What is an LREC and what does the role entail?
An LREC is a Local Research Ethics Coordinator. Each department and/or school has a number of LRECs who are responsible for evaluating the ethical practices proposed within research projects. These are reviewed in conjunction with BPS code of conducts and University regulations.
In Psychology, we have four LRECs: Maxine, Katy, Jason Round and myself as Chair. We are responsible for reviewing both staff and student projects. As you can imagine, the research projects we review are very varied and given the nature of psychological research, often carry greater ethical implications than perhaps some other disciplines, which are more desk-based.
In my role, I am expected to review applications and make decisions based upon the two reviews that are conducted. I also deliver ethics lectures across most courses, teaching students about BPS principles, internet-based research which has become more popular than ever, and instructions on how to submit their application.
What are your goals as the current Psychology LREC?
I am currently working with course directors to ensure that ethics is embedded at induction-stage and within early research methods modules so that they have a solid understanding of what is expected of them by the time they come to conduct their own research. Ethics really is a team effort in Psychology given the numbers of applications we receive; from the students, postgrads and supervisors to the fantastic review team and Julie. We will also be taking Psychology ethics online this year so in honesty, my only goal for this year is to support a smooth transition!
How long have you been at Leeds Beckett and what have your different roles been?

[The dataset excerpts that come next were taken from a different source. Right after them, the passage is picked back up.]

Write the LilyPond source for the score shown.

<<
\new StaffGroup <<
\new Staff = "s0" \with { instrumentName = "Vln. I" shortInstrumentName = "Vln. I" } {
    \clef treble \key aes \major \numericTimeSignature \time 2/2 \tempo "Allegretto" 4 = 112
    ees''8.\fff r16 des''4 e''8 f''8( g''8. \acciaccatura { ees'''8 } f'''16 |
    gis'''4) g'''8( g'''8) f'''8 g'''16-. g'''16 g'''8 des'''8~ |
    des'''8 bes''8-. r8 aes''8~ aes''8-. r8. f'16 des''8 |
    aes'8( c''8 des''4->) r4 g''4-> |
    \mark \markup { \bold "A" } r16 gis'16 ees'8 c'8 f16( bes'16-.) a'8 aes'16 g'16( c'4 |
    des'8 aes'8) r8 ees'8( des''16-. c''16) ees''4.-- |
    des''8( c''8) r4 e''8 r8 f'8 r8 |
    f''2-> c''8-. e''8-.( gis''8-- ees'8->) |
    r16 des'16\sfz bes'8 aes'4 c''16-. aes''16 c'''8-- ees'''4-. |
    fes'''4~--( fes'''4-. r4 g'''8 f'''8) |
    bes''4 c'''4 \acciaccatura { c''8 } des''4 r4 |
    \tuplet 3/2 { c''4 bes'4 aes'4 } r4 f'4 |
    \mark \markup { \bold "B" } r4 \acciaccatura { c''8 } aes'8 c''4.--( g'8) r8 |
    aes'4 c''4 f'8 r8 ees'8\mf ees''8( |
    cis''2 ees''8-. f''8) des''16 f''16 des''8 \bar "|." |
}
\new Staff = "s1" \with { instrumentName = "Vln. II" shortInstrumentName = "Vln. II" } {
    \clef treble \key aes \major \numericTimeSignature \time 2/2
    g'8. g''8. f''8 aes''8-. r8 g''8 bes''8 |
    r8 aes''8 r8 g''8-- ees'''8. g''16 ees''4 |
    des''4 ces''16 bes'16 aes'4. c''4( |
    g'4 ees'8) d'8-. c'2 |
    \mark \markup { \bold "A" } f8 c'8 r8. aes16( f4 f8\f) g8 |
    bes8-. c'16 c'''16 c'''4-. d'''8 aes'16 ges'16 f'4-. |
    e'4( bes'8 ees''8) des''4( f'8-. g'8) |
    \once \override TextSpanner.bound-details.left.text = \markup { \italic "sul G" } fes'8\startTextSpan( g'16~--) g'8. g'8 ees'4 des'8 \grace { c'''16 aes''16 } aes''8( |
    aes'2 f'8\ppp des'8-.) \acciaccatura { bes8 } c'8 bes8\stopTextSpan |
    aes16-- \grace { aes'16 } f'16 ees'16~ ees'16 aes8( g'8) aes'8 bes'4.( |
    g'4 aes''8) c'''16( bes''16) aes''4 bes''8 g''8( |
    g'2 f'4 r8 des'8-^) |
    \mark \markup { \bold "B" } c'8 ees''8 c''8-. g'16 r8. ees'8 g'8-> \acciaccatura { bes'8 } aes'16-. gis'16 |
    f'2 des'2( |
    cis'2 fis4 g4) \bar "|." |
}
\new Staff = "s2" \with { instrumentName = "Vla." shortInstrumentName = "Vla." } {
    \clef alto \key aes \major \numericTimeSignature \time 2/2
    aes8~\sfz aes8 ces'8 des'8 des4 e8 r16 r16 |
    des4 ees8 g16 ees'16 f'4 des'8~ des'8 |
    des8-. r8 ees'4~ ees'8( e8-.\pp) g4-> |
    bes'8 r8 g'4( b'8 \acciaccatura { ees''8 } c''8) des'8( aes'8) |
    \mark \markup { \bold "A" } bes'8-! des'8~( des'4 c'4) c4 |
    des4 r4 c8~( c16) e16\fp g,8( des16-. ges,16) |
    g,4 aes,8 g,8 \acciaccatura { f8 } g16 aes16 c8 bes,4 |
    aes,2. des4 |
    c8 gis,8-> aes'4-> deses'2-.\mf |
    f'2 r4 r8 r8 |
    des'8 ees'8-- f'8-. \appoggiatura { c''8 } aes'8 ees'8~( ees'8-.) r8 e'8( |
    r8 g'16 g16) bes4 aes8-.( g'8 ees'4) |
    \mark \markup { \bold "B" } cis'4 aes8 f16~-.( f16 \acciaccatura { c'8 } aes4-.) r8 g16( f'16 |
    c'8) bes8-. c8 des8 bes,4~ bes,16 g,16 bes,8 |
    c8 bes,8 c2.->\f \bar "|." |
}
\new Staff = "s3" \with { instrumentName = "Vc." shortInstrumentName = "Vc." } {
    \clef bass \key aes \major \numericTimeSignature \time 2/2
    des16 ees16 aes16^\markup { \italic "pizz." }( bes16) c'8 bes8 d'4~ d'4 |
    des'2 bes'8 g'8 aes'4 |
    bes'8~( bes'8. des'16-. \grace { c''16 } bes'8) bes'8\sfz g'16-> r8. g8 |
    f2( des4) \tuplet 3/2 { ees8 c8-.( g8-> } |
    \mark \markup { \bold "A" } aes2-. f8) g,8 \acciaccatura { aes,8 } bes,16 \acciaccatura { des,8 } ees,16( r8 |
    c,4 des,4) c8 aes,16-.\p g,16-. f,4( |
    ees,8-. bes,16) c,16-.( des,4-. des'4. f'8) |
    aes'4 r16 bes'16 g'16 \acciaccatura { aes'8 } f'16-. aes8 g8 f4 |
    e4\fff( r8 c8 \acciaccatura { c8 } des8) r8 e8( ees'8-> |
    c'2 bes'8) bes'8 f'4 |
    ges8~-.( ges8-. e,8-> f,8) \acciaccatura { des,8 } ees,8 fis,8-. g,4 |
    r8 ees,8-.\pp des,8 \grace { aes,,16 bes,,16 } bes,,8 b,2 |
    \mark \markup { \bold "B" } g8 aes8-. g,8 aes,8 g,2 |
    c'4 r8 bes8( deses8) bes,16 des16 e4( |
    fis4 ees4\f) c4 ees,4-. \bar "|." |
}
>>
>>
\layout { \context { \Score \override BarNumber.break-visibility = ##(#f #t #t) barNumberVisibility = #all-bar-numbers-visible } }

I have been teaching students since starting my GTA/PhD Studentship back in 2009, however was lucky enough to get an SL post in 2013. In that time I have worked as an Admissions tutor and LREC Chair.
What do you like best about working at Leeds Beckett?
Without a doubt, my colleagues. I consider myself to be really lucky to have such supportive colleagues around me. When I'm sat marking late at night or working a weekend to get a lecture finished, it really does help to know that I am not alone and that there are others out there who totally understand what this job entails. That really helps me to keep going.